PROBLEM DESCRIPTION.
Count the lines below that hold the word "vous" and say how many, with no other text.

[Collected data]

________________

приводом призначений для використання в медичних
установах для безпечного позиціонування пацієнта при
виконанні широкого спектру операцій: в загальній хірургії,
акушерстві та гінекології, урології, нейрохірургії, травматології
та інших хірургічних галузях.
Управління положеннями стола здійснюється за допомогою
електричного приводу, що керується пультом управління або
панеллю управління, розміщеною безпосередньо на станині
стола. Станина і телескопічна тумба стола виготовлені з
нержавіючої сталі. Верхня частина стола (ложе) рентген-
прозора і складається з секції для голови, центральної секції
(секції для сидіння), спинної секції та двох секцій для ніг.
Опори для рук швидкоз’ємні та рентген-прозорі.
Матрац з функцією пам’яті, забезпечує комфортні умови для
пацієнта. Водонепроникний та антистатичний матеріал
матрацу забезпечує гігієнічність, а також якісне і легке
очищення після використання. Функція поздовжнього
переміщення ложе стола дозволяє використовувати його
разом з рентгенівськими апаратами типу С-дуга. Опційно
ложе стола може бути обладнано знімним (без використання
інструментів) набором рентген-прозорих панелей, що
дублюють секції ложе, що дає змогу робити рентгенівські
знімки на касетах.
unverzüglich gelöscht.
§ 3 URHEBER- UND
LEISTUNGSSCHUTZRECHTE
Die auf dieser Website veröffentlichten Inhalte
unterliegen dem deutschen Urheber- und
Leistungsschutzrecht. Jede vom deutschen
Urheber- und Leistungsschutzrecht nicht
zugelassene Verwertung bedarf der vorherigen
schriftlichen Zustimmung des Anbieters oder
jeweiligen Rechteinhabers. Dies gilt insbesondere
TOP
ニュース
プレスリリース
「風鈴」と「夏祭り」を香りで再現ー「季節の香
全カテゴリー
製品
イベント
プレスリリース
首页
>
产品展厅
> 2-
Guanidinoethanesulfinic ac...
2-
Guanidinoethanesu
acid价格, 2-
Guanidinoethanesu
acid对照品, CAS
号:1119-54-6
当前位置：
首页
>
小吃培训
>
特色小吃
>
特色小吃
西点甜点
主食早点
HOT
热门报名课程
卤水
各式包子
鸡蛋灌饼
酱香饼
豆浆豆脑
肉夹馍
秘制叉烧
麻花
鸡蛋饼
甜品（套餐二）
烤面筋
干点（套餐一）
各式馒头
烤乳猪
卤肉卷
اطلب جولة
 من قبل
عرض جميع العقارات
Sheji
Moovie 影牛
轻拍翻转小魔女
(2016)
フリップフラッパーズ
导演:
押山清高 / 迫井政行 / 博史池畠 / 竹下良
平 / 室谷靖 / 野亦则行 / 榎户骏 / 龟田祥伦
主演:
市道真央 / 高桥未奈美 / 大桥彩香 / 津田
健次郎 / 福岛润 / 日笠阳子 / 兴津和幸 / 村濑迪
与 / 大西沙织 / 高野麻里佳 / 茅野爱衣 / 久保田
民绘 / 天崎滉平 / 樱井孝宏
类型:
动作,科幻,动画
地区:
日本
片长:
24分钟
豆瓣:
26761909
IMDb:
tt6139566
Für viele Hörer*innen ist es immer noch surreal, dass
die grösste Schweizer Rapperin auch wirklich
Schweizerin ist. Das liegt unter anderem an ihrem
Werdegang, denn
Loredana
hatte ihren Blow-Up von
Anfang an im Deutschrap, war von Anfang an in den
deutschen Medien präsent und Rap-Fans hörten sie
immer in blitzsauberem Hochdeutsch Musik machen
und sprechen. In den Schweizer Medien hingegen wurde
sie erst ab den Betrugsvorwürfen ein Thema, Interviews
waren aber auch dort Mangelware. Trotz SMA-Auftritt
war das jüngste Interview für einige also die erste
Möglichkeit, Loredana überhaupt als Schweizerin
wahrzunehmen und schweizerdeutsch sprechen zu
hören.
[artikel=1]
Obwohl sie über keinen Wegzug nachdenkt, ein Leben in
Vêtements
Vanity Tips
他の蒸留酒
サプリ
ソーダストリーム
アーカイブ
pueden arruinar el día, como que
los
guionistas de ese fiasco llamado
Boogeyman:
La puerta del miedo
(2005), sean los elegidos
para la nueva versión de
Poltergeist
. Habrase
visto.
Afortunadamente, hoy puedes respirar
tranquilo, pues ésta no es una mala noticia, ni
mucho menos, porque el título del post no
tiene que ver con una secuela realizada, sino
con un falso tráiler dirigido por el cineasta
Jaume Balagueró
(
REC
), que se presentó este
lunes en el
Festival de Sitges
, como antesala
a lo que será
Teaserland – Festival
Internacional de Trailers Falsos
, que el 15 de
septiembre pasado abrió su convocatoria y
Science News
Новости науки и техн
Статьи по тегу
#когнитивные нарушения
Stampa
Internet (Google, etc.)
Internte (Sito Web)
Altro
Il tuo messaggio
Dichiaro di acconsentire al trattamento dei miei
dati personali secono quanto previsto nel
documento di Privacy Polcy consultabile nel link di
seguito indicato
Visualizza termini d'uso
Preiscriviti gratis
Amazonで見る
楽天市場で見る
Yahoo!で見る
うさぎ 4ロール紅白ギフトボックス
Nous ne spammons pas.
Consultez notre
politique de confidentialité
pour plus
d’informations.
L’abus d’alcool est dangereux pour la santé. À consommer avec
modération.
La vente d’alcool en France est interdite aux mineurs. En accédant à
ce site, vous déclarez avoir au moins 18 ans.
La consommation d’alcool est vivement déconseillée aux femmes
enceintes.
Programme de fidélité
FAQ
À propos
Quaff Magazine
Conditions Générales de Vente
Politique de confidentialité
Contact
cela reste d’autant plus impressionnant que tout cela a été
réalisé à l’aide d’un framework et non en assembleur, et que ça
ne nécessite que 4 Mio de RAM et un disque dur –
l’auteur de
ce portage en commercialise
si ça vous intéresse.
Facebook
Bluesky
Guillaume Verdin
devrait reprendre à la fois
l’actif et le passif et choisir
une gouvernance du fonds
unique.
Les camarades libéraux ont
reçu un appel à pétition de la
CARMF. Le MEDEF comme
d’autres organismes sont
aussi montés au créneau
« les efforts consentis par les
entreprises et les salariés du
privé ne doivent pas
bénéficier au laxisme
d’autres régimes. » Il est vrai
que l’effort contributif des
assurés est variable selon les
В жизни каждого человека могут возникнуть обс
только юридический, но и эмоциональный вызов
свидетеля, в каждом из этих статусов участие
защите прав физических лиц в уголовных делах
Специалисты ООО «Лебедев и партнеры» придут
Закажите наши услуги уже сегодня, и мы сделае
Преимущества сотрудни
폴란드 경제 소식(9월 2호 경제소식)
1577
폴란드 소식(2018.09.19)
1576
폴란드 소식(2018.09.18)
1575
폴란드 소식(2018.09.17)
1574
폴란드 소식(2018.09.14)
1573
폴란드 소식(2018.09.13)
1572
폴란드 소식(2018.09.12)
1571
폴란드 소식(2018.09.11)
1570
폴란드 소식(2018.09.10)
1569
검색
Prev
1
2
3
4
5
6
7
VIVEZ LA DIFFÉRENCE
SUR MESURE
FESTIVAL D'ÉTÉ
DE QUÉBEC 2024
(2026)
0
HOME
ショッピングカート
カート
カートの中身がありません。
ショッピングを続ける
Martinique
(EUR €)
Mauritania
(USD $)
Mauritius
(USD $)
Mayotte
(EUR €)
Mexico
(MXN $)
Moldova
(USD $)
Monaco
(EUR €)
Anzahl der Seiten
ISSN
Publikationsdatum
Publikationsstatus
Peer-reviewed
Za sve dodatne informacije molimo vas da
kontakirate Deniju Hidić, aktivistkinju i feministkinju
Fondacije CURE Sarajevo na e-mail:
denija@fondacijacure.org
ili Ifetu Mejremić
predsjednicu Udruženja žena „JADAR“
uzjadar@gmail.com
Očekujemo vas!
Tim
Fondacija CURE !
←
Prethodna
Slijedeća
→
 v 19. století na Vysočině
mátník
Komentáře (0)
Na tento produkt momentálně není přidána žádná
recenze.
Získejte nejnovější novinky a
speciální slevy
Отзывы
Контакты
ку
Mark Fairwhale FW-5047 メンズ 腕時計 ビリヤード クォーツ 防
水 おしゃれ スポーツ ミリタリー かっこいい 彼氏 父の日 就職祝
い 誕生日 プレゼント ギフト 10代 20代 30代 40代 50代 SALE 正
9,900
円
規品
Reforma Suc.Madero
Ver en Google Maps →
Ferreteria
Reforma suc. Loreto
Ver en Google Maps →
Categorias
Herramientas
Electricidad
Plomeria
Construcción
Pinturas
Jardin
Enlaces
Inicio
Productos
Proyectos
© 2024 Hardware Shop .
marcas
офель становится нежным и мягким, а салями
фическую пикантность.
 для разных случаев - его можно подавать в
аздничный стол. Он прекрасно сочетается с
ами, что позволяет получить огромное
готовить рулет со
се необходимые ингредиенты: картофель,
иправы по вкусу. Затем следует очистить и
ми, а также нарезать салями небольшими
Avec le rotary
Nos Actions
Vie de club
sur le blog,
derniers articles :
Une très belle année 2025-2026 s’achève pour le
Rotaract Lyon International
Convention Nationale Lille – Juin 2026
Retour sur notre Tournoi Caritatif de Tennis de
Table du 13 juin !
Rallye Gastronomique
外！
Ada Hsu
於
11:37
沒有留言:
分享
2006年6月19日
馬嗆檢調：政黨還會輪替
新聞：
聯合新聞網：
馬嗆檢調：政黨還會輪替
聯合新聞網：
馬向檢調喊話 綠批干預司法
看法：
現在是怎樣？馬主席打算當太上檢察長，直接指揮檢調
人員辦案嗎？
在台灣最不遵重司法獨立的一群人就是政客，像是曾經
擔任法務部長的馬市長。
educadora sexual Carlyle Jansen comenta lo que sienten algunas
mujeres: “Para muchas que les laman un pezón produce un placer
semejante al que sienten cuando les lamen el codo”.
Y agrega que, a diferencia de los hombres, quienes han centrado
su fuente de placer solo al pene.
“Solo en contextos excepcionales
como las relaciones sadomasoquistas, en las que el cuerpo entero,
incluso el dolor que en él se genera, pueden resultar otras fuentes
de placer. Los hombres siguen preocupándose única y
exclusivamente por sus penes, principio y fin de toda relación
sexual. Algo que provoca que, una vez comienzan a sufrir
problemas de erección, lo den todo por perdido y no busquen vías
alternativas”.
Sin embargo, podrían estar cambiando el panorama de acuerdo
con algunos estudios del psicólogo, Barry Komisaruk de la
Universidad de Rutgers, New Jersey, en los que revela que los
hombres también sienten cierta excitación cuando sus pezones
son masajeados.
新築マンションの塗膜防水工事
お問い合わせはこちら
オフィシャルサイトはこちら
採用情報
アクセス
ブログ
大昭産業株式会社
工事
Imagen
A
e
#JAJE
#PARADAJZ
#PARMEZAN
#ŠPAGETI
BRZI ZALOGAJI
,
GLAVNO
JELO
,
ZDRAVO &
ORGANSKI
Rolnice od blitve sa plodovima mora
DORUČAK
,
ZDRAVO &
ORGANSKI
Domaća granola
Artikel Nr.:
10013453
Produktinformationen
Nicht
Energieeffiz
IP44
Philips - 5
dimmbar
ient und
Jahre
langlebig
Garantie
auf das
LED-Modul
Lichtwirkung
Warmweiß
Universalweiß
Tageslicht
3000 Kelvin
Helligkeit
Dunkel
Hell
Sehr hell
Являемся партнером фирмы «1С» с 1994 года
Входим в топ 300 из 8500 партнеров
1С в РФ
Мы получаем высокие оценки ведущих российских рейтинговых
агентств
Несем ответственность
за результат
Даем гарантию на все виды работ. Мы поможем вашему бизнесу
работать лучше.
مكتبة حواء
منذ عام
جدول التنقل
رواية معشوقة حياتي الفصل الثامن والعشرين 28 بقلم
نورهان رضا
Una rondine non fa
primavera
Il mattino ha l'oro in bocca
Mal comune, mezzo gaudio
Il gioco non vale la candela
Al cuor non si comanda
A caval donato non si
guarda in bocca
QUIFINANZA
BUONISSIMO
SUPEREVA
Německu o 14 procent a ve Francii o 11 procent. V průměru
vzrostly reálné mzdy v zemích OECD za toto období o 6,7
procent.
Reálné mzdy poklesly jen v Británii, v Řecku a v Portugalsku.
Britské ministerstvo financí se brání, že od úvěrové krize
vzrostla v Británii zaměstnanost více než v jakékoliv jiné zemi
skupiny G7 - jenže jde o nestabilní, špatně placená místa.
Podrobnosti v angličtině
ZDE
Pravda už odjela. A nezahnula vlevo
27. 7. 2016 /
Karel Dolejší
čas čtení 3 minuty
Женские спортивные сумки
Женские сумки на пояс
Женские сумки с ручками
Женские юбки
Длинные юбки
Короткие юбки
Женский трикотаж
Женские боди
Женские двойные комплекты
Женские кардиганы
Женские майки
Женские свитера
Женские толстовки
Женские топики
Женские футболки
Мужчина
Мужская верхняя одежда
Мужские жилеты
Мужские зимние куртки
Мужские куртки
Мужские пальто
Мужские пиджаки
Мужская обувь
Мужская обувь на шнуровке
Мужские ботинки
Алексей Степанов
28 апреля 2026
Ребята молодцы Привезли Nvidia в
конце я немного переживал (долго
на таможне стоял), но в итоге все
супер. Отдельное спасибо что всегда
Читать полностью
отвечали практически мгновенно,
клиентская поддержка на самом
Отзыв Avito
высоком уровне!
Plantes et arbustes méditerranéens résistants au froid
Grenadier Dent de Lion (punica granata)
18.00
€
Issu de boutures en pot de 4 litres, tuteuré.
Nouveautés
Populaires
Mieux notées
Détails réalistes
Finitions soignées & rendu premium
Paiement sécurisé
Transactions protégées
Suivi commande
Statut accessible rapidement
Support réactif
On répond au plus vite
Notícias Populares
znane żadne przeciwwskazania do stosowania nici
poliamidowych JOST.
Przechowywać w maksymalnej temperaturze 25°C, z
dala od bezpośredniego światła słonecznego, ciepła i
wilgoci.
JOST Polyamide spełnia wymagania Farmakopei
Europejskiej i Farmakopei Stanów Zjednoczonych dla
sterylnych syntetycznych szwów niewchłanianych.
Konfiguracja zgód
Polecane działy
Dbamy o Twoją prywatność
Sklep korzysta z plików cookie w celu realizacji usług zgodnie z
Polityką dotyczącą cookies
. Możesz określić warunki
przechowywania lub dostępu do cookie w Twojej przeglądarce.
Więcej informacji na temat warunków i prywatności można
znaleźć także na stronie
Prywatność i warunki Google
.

________________

SOLUTION.
2